◆ WORK INSTRUCTIONS ◆
From the first line to the last, return the data exactly as it stands.

◆ Collected data ◆
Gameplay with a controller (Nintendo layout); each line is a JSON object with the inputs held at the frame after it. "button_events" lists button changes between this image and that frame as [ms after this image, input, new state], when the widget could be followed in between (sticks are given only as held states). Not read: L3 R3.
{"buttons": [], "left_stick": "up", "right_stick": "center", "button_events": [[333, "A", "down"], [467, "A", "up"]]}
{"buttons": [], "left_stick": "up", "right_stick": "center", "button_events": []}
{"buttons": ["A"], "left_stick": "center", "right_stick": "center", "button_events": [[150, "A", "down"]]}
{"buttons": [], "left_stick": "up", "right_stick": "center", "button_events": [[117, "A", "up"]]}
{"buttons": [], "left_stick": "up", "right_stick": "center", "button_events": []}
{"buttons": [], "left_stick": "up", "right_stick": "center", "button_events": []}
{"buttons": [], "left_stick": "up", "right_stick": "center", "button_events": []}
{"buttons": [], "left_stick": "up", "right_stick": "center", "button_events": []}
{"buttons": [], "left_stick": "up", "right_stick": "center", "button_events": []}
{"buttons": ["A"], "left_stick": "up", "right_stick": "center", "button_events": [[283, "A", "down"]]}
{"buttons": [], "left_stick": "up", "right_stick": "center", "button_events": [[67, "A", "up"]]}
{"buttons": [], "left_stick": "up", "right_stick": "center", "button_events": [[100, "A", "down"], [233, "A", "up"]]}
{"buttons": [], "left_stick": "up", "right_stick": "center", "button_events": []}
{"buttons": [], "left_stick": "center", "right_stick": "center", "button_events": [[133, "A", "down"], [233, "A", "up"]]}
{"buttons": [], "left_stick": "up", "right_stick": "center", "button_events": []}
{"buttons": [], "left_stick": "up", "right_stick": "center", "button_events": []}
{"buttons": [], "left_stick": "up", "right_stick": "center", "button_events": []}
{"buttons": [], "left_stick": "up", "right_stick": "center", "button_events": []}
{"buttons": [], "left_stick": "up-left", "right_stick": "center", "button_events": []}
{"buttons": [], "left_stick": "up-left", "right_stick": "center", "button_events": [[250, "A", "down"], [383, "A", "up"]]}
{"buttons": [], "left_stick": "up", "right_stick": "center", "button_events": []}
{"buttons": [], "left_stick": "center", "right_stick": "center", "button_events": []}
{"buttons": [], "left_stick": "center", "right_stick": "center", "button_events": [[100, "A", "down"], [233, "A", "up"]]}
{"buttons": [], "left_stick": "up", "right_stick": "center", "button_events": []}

◆ WRITTEN ANSWER ◆
Gameplay with a controller (Nintendo layout); each line is a JSON object with the inputs held at the frame after it. "button_events" lists button changes between this image and that frame as [ms after this image, input, new state], when the widget could be followed in between (sticks are given only as held states). Not read: L3 R3.
{"buttons": [], "left_stick": "up", "right_stick": "center", "button_events": [[333, "A", "down"], [467, "A", "up"]]}
{"buttons": [], "left_stick": "up", "right_stick": "center", "button_events": []}
{"buttons": ["A"], "left_stick": "center", "right_stick": "center", "button_events": [[150, "A", "down"]]}
{"buttons": [], "left_stick": "up", "right_stick": "center", "button_events": [[117, "A", "up"]]}
{"buttons": [], "left_stick": "up", "right_stick": "center", "button_events": []}
{"buttons": [], "left_stick": "up", "right_stick": "center", "button_events": []}
{"buttons": [], "left_stick": "up", "right_stick": "center", "button_events": []}
{"buttons": [], "left_stick": "up", "right_stick": "center", "button_events": []}
{"buttons": [], "left_stick": "up", "right_stick": "center", "button_events": []}
{"buttons": ["A"], "left_stick": "up", "right_stick": "center", "button_events": [[283, "A", "down"]]}
{"buttons": [], "left_stick": "up", "right_stick": "center", "button_events": [[67, "A", "up"]]}
{"buttons": [], "left_stick": "up", "right_stick": "center", "button_events": [[100, "A", "down"], [233, "A", "up"]]}
{"buttons": [], "left_stick": "up", "right_stick": "center", "button_events": []}
{"buttons": [], "left_stick": "center", "right_stick": "center", "button_events": [[133, "A", "down"], [233, "A", "up"]]}
{"buttons": [], "left_stick": "up", "right_stick": "center", "button_events": []}
{"buttons": [], "left_stick": "up", "right_stick": "center", "button_events": []}
{"buttons": [], "left_stick": "up", "right_stick": "center", "button_events": []}
{"buttons": [], "left_stick": "up", "right_stick": "center", "button_events": []}
{"buttons": [], "left_stick": "up-left", "right_stick": "center", "button_events": []}
{"buttons": [], "left_stick": "up-left", "right_stick": "center", "button_events": [[250, "A", "down"], [383, "A", "up"]]}
{"buttons": [], "left_stick": "up", "right_stick": "center", "button_events": []}
{"buttons": [], "left_stick": "center", "right_stick": "center", "button_events": []}
{"buttons": [], "left_stick": "center", "right_stick": "center", "button_events": [[100, "A", "down"], [233, "A", "up"]]}
{"buttons": [], "left_stick": "up", "right_stick": "center", "button_events": []}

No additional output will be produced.